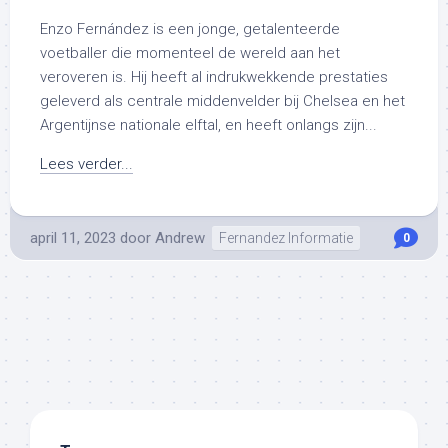
Enzo Fernández is een jonge, getalenteerde
voetballer die momenteel de wereld aan het
veroveren is. Hij heeft al indrukwekkende prestaties
geleverd als centrale middenvelder bij Chelsea en het
Argentijnse nationale elftal, en heeft onlangs zijn...
Lees verder...
april 11, 2023
door
Andrew
Fernandez Informatie
0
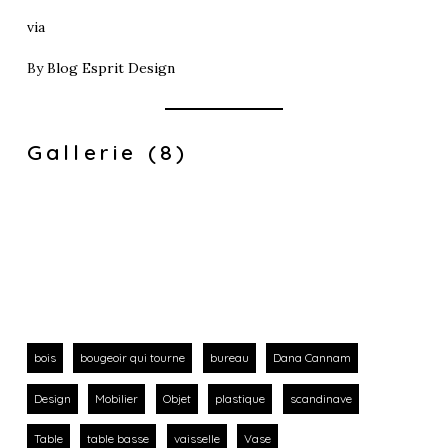
via
By
Blog Esprit Design
Gallerie (8)
bois
bougeoir qui tourne
bureau
Dana Cannam
Design
Mobilier
Objet
plastique
scandinave
Table
table basse
vaisselle
Vase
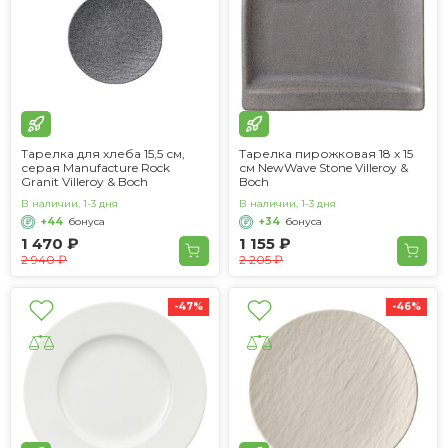
Тарелка для хлеба 15,5 см,
Тарелка пирожковая 18 х 15
серая Manufacture Rock
см NewWave Stone Villeroy &
Granit Villeroy & Boch
Boch
В наличии, 1-3 дня
В наличии, 1-3 дня
+44
бонуса
+34
бонуса
1 470 ₽
1 155 ₽
2 940 ₽
2 205 ₽
-47%
-46%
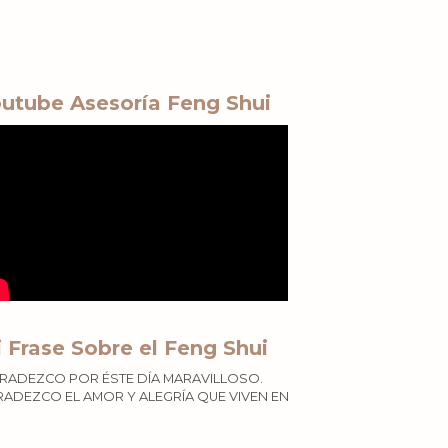
utube Asesoría Feng Shui
 Frase Sobre el Feng Shui
RADEZCO POR ÉSTE DÍA MARAVILLOSO.
ADEZCO EL AMOR Y ALEGRÍA QUE VIVEN EN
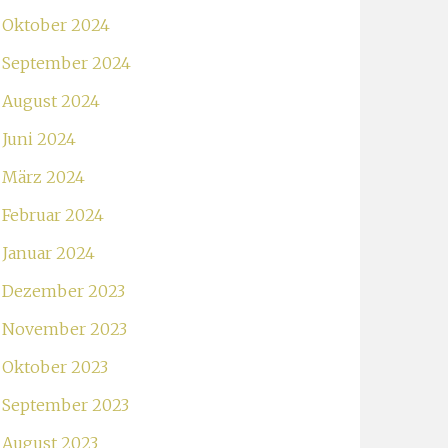
Oktober 2024
September 2024
August 2024
Juni 2024
März 2024
Februar 2024
Januar 2024
Dezember 2023
November 2023
Oktober 2023
September 2023
August 2023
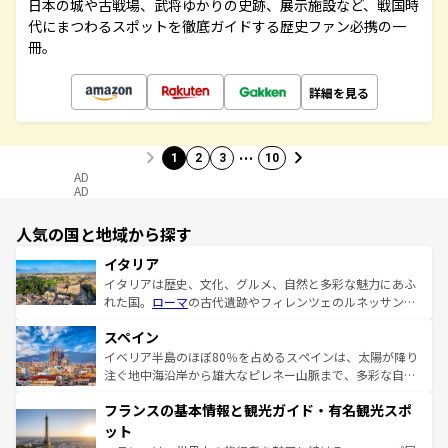
日本の城や古戦場、武将ゆかりの史跡、展示施設など、戦国時
代にまつわるスポットを徹底ガイドする歴史ファン必携の一
冊。
詳細を見る
…
1
2
3
10
AD
AD
人気の国と地域から探す
イタリア
イタリアは歴史、文化、グルメ、自然と多彩な魅力にあふ
れた国。
ローマ
の古代遺跡やフィレンツェのルネッサンス
美術、ヴェネツィアの運河など、歴史あるスポットはもち
スペイン
ろん、トスカーナの美しい田園風景やアマルフィ海岸の絶
景など、自然景観も見逃せない。観光の合間には、本場の
イベリア半島のほぼ80％を占めるスペインは、太陽が降り
ピザやパスタなど、絶品のイタリア料理を堪能することも
注ぐ地中海沿岸から雄大なピレネー山脈まで、多彩な自然
できる。朝目覚めてから夜眠るまで、すべての瞬間を楽し
と文化が詰まったヨーロッパ屈指の旅行先だ。多様な地域
フランスの基本情報と観光ガイド・有名観光スポ
ませてくれるイタリアで、忘れられない旅をしてみよう！
文化が根付くこの国では、情熱的なフラメンコ、熱気あふ
なお、新着のイタリア情報は
コンテンツ一覧
を参照してほ
れる闘牛、そして美味しいタパスが生活の一部となってい
ット
しい。
る。首都マドリードの洗練された雰囲気や、バルセロナの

++++++++++

Required work -> Check each line of the data for "Shui". Copy the lines where it turns up.

Answer box ->
utube Asesoría Feng Shui
 Frase Sobre el Feng Shui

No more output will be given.